Tıpkı Cumhurbaşkanına hakaret suçlaması tutmayınca, Zafer Partisi Genel Başkanı Ümit Özdağ’ın önüne yıllar önce Kayseri’deki konuşmasıyla halkı galeyana getirme suçlamasının çıkarılması gibi…
Yine bu olayda da yasaların yerine siyasi bir yaklaşımla, Özdağ Antalya’daki bir konuşmadan hareketle, Ankara’daki Cumhurbaşkanı’na hakaret suçlaması ile İstanbul’da Savcı Akın Gürlek’in karşısına çıkarıldı.
Yasal mı?
Kimin umurunda…
KOZİNOĞLU GİBİ HAPİSTE ÖLDÜRECEKLER
Özdağ, Kaşif Kozinoğlu’nun hapiste öldürülmesine işaret ederek, kendisine de, içeride bir suikastın yapılacağını söyleyecekti.
CHP Lideri Özgür Özel, “Genel Başkan tutuklamak darbecilerin işidir,” derken sandığı işaret ediyordu.
Uygulamaya konan oyun, Ergenekon sürecini ve Fetö taktiklerini anımsatırken, adı konmamış bir sıkıyönetim süreci yaşanıyor.
BİR DE ÜSTÜNE ERMENİSİN HA...
Üç kişi, erik bahçesinin önünden geçerken, "Vay eriklerimi yiyeceksiniz" ithamıyla tek tek dayak yemiş. Bahçedeki adam, öndeki adamı, "Üstelik de Ermenisin" diye dövmüş. İkincisini "Kürtsün" diye... Son sırada dayak diyen Türk, sadece yoldan geçerken, dayak yediklerini anımsatarak. "Ermeni'yi bırakmayacaktık" demiş. Sanırım, İmamoğlu'nun kazanmasında büyük katkısı olan, muhalefeti konsolide eden Canan Kaftancıoğlu'nu suçlandığı 2019'dan 6 yıl önceki sosyal medya paylaşımı nedeniyle hüküm yerken, yalnız bırakmayacaktık.
Gelişmeler, Özel’in hayal ettiği gibi demokratik bir sandığı göstermiyor.

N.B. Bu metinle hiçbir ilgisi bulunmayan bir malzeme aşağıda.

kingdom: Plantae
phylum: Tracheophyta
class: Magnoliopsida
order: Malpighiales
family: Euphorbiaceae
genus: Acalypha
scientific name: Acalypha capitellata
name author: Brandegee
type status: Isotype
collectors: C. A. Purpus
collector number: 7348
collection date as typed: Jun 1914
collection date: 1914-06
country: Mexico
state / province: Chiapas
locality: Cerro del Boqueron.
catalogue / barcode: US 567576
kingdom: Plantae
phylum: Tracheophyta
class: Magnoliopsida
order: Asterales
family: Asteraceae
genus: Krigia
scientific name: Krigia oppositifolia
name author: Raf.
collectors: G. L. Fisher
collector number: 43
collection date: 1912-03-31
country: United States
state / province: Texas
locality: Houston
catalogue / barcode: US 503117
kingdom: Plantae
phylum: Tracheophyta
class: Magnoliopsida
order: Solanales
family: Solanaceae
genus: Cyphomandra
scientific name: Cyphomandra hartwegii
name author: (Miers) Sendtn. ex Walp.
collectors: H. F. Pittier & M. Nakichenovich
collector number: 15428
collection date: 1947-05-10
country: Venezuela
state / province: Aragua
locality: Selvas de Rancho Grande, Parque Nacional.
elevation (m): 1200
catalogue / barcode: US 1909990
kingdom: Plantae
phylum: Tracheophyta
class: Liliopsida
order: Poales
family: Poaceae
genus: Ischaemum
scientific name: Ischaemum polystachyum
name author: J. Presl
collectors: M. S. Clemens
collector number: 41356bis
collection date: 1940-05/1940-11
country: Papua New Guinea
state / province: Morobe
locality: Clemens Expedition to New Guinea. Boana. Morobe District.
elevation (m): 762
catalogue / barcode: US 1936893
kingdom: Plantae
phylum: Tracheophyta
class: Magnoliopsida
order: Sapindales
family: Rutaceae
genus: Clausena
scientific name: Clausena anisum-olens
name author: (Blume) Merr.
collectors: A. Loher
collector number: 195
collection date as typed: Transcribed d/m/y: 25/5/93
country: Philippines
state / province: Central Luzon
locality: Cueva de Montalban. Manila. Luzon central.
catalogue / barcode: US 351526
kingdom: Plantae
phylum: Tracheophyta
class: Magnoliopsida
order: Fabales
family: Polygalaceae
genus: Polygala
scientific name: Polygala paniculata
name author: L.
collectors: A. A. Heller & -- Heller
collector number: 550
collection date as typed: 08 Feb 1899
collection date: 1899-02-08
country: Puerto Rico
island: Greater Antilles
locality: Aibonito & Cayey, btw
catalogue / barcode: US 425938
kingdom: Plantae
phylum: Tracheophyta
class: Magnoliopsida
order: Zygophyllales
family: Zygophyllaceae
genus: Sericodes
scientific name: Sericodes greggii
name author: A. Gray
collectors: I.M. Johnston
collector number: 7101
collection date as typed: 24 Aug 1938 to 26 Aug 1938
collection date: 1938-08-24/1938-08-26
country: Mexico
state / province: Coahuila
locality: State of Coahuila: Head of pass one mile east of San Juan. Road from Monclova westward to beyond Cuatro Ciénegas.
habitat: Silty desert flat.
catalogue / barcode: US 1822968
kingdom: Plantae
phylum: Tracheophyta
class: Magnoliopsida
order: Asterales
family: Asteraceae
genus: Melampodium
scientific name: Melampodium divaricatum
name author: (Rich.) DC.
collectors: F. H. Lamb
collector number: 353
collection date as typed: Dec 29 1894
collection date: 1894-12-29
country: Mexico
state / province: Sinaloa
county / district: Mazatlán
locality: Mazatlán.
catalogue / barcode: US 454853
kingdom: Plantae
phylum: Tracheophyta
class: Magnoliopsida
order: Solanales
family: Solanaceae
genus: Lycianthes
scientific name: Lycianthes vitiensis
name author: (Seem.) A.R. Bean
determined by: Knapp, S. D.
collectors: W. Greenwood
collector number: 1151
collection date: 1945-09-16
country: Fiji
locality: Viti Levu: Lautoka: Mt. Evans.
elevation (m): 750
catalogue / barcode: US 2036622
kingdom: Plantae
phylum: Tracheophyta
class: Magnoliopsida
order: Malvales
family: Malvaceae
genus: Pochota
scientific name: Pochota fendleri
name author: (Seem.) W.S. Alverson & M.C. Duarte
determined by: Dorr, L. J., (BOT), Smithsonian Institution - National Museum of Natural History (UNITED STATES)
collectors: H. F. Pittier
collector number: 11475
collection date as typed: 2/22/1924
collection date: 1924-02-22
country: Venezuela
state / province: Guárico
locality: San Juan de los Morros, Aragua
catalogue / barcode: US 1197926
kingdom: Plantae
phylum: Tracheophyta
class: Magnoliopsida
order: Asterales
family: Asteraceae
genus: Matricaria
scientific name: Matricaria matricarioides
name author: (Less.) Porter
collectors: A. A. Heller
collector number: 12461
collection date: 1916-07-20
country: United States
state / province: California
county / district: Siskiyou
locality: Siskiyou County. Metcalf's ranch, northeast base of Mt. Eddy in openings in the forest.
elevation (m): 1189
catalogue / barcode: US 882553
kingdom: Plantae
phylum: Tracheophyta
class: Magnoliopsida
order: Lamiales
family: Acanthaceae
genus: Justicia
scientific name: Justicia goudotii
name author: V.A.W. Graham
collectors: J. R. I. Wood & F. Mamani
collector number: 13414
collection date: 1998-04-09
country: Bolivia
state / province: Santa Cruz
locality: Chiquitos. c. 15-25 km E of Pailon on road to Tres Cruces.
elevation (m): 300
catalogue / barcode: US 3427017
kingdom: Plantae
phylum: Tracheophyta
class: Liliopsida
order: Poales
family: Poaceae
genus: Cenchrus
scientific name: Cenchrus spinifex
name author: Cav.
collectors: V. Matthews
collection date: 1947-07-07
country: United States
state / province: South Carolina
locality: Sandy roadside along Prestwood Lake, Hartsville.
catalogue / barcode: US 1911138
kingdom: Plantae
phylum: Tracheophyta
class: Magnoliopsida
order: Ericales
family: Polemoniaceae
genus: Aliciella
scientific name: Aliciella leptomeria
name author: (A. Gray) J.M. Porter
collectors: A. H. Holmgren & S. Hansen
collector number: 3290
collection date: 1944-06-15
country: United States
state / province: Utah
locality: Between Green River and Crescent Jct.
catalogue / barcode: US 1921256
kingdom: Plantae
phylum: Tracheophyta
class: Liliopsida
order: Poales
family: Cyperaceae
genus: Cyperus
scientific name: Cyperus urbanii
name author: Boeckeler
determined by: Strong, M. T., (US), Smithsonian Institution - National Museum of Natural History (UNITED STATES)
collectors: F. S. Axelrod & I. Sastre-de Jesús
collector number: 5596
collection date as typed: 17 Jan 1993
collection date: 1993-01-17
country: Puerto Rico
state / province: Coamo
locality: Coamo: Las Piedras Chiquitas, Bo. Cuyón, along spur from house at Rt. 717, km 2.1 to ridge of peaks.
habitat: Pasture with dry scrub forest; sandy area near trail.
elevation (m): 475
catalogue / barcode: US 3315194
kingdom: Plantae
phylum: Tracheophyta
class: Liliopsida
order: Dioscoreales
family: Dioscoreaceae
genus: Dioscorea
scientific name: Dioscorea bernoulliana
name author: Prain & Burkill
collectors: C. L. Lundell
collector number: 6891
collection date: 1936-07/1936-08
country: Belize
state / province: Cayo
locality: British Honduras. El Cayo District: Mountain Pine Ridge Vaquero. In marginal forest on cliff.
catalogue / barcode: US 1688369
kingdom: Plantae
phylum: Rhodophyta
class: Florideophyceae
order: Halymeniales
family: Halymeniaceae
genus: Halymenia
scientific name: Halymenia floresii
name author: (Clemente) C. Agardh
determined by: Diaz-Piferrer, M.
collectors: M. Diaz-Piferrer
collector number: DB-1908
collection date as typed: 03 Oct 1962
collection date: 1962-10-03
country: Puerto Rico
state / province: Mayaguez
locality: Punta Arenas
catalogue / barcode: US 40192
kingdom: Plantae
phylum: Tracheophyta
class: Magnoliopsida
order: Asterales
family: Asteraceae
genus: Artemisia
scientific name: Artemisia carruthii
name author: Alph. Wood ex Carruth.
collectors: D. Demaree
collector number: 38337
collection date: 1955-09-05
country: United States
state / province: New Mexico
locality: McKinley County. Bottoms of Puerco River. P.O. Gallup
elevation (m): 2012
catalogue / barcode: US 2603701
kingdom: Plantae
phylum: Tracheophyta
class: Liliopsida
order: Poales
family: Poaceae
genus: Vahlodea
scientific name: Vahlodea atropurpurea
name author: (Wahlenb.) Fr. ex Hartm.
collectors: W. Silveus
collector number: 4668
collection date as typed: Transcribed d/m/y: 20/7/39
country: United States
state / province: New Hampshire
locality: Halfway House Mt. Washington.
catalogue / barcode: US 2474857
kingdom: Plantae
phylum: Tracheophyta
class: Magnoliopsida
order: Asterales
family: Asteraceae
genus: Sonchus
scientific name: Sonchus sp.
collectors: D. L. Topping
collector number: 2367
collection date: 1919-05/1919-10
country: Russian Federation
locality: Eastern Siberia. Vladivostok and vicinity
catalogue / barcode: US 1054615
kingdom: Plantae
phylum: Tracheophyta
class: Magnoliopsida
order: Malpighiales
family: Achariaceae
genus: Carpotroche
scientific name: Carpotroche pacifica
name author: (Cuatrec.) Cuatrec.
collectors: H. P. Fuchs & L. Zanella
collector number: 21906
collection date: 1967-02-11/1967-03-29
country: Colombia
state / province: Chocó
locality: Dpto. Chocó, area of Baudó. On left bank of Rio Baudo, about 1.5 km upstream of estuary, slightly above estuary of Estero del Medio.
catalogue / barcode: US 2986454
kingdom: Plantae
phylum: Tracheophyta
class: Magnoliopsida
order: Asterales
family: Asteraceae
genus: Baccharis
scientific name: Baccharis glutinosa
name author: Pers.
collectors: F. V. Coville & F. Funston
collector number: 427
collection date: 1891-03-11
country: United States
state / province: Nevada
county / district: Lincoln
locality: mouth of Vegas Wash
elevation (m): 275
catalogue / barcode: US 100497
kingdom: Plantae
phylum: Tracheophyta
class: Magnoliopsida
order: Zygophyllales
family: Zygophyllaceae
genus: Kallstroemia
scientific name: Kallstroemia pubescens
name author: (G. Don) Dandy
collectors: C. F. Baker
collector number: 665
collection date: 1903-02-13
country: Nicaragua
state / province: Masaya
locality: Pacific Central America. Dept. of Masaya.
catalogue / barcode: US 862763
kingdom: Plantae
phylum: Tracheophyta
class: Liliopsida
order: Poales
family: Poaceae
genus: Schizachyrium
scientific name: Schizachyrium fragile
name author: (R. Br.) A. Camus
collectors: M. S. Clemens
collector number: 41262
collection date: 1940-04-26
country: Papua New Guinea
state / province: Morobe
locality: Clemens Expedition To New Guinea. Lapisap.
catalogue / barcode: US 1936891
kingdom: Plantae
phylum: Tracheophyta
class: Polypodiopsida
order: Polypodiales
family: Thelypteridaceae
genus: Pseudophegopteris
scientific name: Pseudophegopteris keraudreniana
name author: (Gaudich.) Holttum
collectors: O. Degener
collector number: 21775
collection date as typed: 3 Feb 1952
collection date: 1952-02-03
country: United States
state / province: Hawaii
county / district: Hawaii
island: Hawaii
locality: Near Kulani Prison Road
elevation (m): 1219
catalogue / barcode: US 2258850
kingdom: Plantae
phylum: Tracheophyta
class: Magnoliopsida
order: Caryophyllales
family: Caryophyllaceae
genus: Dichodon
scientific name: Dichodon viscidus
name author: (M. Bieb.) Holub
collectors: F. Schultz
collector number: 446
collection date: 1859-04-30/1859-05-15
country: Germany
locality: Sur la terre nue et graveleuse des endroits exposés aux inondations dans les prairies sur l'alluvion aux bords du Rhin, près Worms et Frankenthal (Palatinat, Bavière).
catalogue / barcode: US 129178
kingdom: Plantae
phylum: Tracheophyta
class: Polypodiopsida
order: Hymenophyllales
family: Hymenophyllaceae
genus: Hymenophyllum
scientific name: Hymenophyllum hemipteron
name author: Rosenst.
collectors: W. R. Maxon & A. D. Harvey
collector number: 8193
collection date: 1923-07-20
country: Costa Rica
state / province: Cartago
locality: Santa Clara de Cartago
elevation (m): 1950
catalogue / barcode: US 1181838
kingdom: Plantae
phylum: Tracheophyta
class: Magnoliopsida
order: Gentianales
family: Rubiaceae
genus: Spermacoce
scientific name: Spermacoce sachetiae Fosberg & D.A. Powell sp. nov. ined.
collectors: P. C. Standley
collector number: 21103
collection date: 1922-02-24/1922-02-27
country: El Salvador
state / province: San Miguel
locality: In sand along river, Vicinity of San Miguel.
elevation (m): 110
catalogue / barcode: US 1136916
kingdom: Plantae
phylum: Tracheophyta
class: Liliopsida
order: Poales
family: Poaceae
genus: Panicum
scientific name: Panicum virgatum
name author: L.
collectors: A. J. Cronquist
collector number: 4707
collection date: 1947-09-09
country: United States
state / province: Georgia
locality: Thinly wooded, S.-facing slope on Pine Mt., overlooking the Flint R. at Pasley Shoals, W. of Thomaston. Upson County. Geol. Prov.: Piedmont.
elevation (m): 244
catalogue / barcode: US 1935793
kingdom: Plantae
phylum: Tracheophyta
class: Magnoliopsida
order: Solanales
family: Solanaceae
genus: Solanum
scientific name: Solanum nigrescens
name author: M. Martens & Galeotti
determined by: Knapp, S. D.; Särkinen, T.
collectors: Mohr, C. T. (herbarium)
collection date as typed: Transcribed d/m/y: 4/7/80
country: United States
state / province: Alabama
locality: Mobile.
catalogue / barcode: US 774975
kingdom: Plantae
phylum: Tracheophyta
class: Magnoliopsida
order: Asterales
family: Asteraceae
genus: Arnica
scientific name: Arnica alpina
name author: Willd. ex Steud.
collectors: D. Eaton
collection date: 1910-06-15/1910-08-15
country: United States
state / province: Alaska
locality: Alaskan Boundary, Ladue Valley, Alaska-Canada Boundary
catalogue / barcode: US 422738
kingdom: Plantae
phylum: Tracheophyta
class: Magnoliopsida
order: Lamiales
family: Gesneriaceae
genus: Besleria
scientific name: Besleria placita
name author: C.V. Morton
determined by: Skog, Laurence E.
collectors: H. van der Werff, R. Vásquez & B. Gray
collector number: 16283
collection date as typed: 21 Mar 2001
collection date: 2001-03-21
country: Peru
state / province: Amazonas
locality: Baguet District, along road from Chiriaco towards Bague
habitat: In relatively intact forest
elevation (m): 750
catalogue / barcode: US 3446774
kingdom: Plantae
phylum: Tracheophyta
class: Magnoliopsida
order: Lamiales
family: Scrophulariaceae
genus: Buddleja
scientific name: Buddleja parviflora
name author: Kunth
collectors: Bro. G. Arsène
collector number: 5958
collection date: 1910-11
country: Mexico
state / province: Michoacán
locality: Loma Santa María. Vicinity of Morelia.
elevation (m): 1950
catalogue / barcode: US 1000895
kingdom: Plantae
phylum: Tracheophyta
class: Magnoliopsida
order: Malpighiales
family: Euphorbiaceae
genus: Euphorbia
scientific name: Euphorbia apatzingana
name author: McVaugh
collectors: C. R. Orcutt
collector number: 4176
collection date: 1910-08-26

Ahmak tutmadı mı, farklı bir suçlama ile potansiyel cumhurbaşkanı adayı Ekrem İmamoğlu’na da, Mansur Yavaş’a da, çıkabilecek üçüncü bir isme de aynı taktiklerin uygulanacağı açık.
Asıl soru, muhalefetin 2023’teki cumhurbaşkanlığı sürecine giden yoldan ne denli ders çıkardığıdır!